2000: At the start of the new millennium, and with 5,000 environmental groups in a record 184 countries, Earth Day 2000 strengthened global and local conversations, leveraging the power of the Internet to organize activists around the world.

This came at a time of great challenge for the environmental community to combat the cynicism of climate change deniers, well-funded oil lobbyists, reticent politicians, a disinterested public, and a divided environmental community with the collective power of global environmental activism.

2010: Earth Day engages more than 1 billion people every year and has become a major stepping stone along the pathway of engagement around the protection of the planet.

2020: Earth Day celebrations include events coordinated globally by the Earth Day Network in more than 193 countries. Earth Day 2020 will be far more than a day.

It must be a historic moment when citizens of the world rise up in a united call for the creativity, innovation, ambition, and bravery that we need to meet our climate crisis and seize the enormous opportunities of a zero-carbon future.

It’s been 50 years since the inaugural celebration of mother earth and coordinator of the first Earth Day activity Denis Hayes is pleased to witness this milestone.

How it all started…

In a release from the official Earth Day webpage, Hayes shared anecdotes from the onset, stating “I started out in my incredibly drenched basement one-room apartment off Dupont Circle and walked down to the Mall in Washington, D.C., to join in a sunrise ceremony with Native Americans welcoming the sun to bless the day…”

Hayes’ hope for 2070…

50 years ago we did not have computers. We did not have an internet. We did not have smartphones. We did not have lithium-ion batteries. We did not have electric automobiles. We did not have smart grids.

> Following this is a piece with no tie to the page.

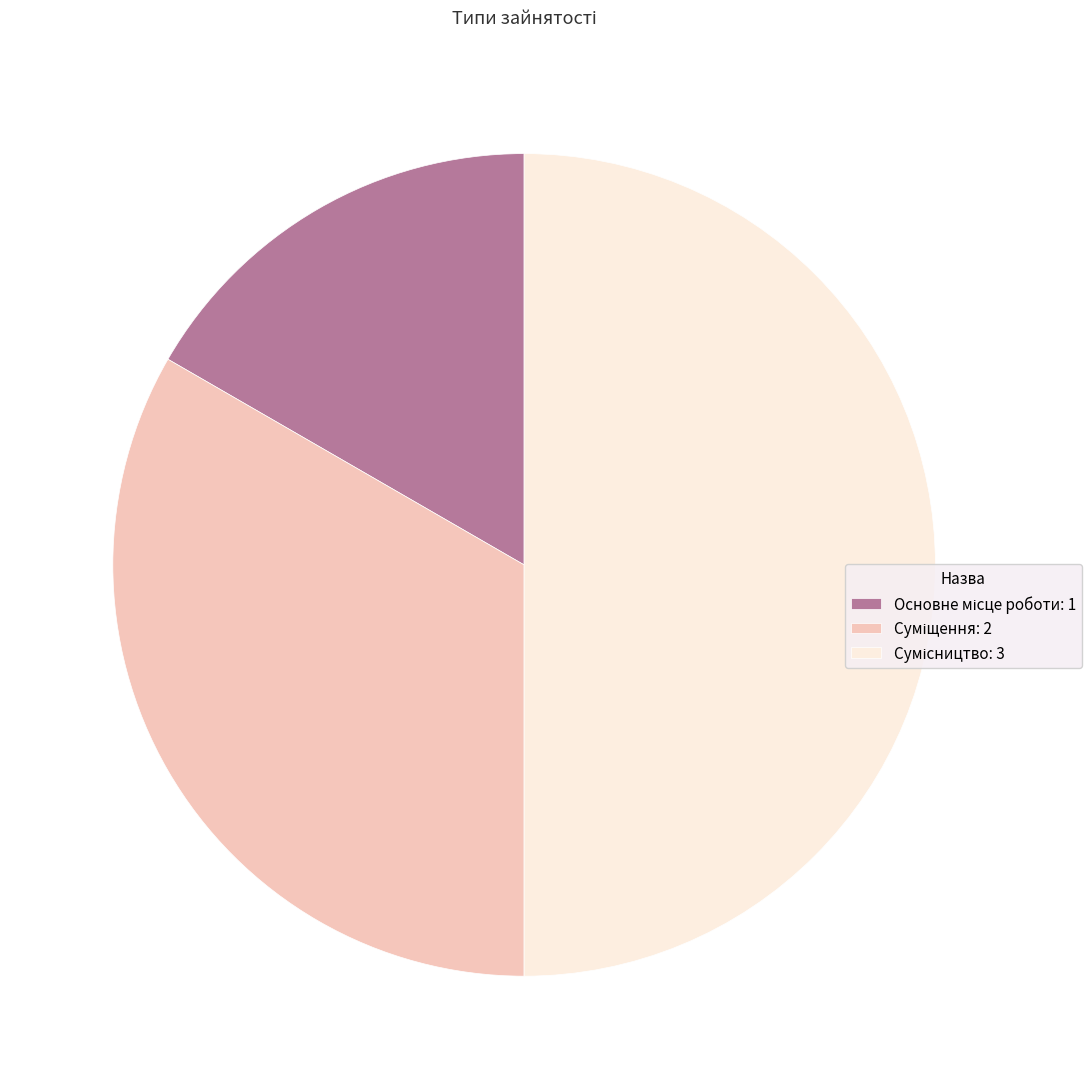

To the nearest percent, what is the average slice percentage?

33%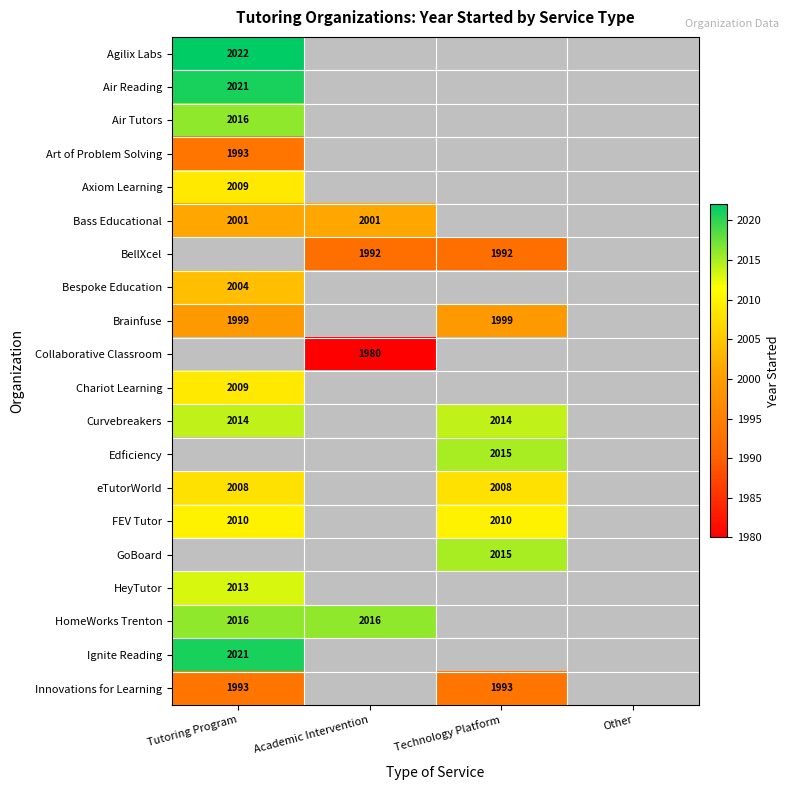

The Collaborative Classroom series shows 1980 at Academic Intervention. True or false?

True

If you start describing physically what the world will look like, unless you happen to be Jules Verne [French novelist], you’re very likely to get it wrong.

But I do hope that what we have in 2070 is a world that is living within its limits.

That is in ecological terms, not going well beyond its current capacity and suffering from overshoots from collapse is something that I fear is likely, but it shouldn’t be if we’re doing everything well.

When we have things going well for the environment, Earth Days tend to be somewhat celebratory, and when you have things going wrong for the environment, then they tend to protest against all of the things that are going wrong and that are harming people.

I hope in 2070 we will be in a position to celebrate.